LOGO AS TROJAN HORSE:
RETHINKING LOGO PHILOSOPHY IN THE CONTEXT OF A REAL SCHOOL EXPERIENCE

Seymour Papert
Massachusetts Institute of Technology
Cambridge, MA 

From the proceedings of the Logo 86 Conference. MIT: July 1986.

It is appropriate at the opening plenary session to take stock of where the Logo movement is this year and to propose themes for thought and discussion that will resonate with its current concerns.

Two years ago at LOG0 84 the dominant mood was exuberance: the simple fact that Logo was becoming a reality in schools was still exciting in itself. The dominant intellectual interests were those most closely related to getting started. At LOG0 85 there was more questioning of the meaning of this reality. In the plenary sessions and in informal discussion more attention was paid to criticism from without and from within.

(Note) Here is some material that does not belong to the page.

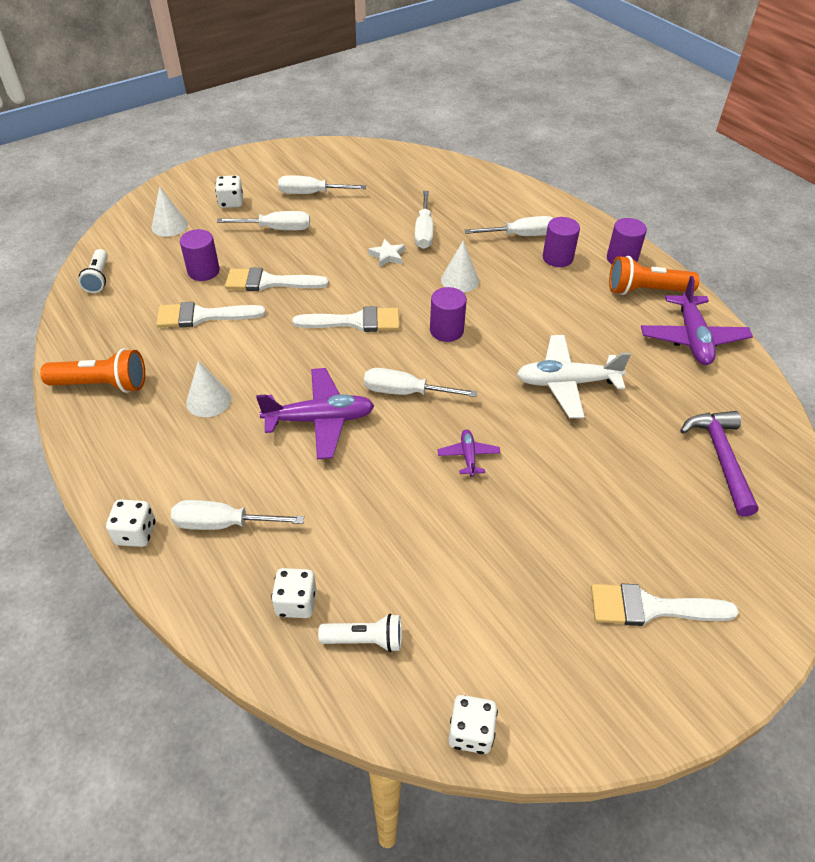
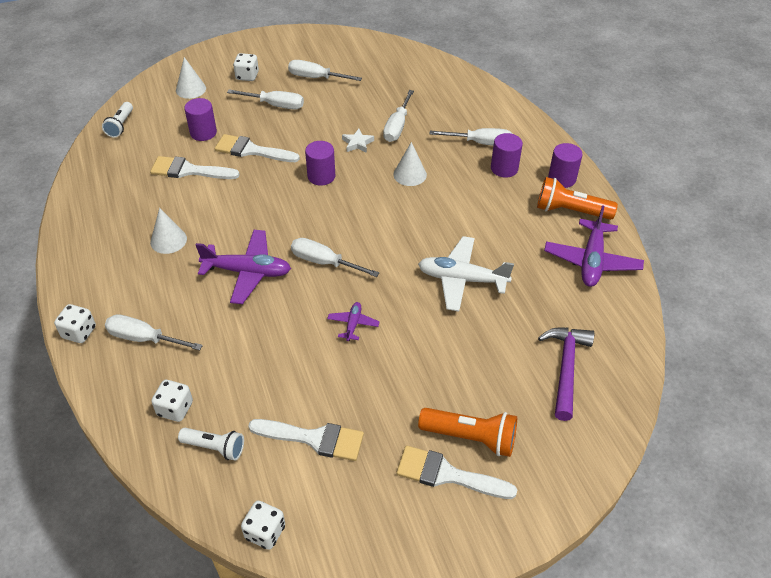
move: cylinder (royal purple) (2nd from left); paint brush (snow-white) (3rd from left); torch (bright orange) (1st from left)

I hope that exuberance and self-criticism will again be present this year. But I sense a gearshift. The focus of interest has shifted from getting started and justifying Logo to integrating it into the life of a school. How can Logo interact with the curriculum and with the learning style in the school?

Of course these issues have been present in discussion about Logo from the beginning. But I believe that the time is ripe for a stronger drive towards deeper understanding and more effective action. There is a well-established broad base of Logo practitioners in schools. We have more concrete examples on which to base discussion of Logo and the curriculum. And I feel that theoretical ideas relevant to the issues have become sharper. In my address I shall draw on the past year’s experience in the Hennigan School to describe some new examples and to review old and new theoretical issues.

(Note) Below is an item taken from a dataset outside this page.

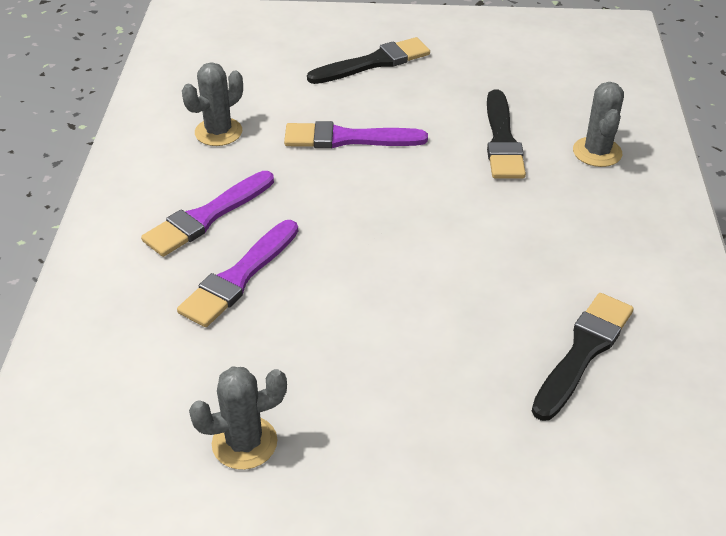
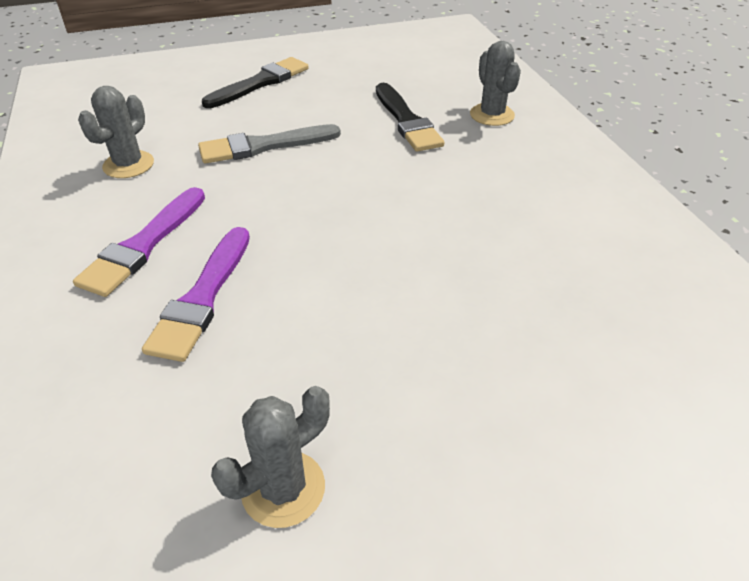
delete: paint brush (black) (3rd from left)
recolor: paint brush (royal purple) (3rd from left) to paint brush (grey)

Although the situation in this school is exceptional in many ways, including a very high density of computers, examples of work developed there are applicable in situations with more modest, resources.

The chief theoretical issue I shall talk about touches on two themes that will be explored more deeply in the other plenary sessions: “Curriculum vs Cognition· and “Reform vs Revolution.” The central question for educators is whether schools of the future will go on teaching the same curriculum, using computers to do the job better, or whether we’ll see radical change in what is taught and what is learned in schools. In my address I shall suggest that the education system will not be able to bring itself to decide on radical change in the curriculum. But there will be radical change all the same, despite the system’s lack of decision-making power. Change will come about through what I call “The Trojan Horse Effect” — the system will admit what look like innocuous materials which will serve as vehicles for “germs” of change.

Of course the analogy with Troy is not exact. Our agents of change are not enemies everyone will be better off in the end. And there need be no deception if the “horse” is so valuable even from the traditional perspective that it is seen as an offer they can’t refuse.

Logo is not the only Trojan Horse on the scene. But I do think that Logo-based methods will be the most powerful Trojan Horses and that the Logo community is by disposition as well as by expertise the set of people most likely to carry out this kind of strategy and thereby take its place as the foremost agent of change in the contemporary world of education.